• **Task statement**
Can you repeat the lines below word for word, leaving the pictures out of your answer?
'''
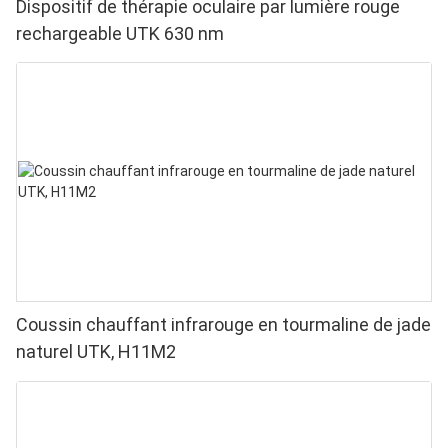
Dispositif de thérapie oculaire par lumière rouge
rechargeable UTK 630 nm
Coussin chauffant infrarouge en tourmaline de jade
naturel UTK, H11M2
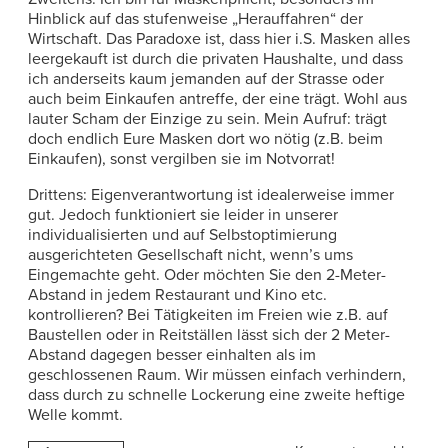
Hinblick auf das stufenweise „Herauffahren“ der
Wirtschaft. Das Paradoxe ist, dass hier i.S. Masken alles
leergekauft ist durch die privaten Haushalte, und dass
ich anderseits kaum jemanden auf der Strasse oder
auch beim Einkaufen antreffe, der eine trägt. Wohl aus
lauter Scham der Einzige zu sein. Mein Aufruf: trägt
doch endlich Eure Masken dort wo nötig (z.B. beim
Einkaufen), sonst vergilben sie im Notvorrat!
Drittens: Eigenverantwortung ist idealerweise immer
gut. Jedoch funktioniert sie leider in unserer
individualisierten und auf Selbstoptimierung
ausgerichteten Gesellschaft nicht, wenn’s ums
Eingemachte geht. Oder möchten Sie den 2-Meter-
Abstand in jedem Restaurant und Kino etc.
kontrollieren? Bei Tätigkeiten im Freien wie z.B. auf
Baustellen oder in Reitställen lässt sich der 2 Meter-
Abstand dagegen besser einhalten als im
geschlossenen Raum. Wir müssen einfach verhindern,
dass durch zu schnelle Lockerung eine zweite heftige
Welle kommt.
'''
• **Task result**
Dispositif de thérapie oculaire par lumière rouge
rechargeable UTK 630 nm
Coussin chauffant infrarouge en tourmaline de jade
naturel UTK, H11M2
Hinblick auf das stufenweise „Herauffahren“ der
Wirtschaft. Das Paradoxe ist, dass hier i.S. Masken alles
leergekauft ist durch die privaten Haushalte, und dass
ich anderseits kaum jemanden auf der Strasse oder
auch beim Einkaufen antreffe, der eine trägt. Wohl aus
lauter Scham der Einzige zu sein. Mein Aufruf: trägt
doch endlich Eure Masken dort wo nötig (z.B. beim
Einkaufen), sonst vergilben sie im Notvorrat!
Drittens: Eigenverantwortung ist idealerweise immer
gut. Jedoch funktioniert sie leider in unserer
individualisierten und auf Selbstoptimierung
ausgerichteten Gesellschaft nicht, wenn’s ums
Eingemachte geht. Oder möchten Sie den 2-Meter-
Abstand in jedem Restaurant und Kino etc.
kontrollieren? Bei Tätigkeiten im Freien wie z.B. auf
Baustellen oder in Reitställen lässt sich der 2 Meter-
Abstand dagegen besser einhalten als im
geschlossenen Raum. Wir müssen einfach verhindern,
dass durch zu schnelle Lockerung eine zweite heftige
Welle kommt.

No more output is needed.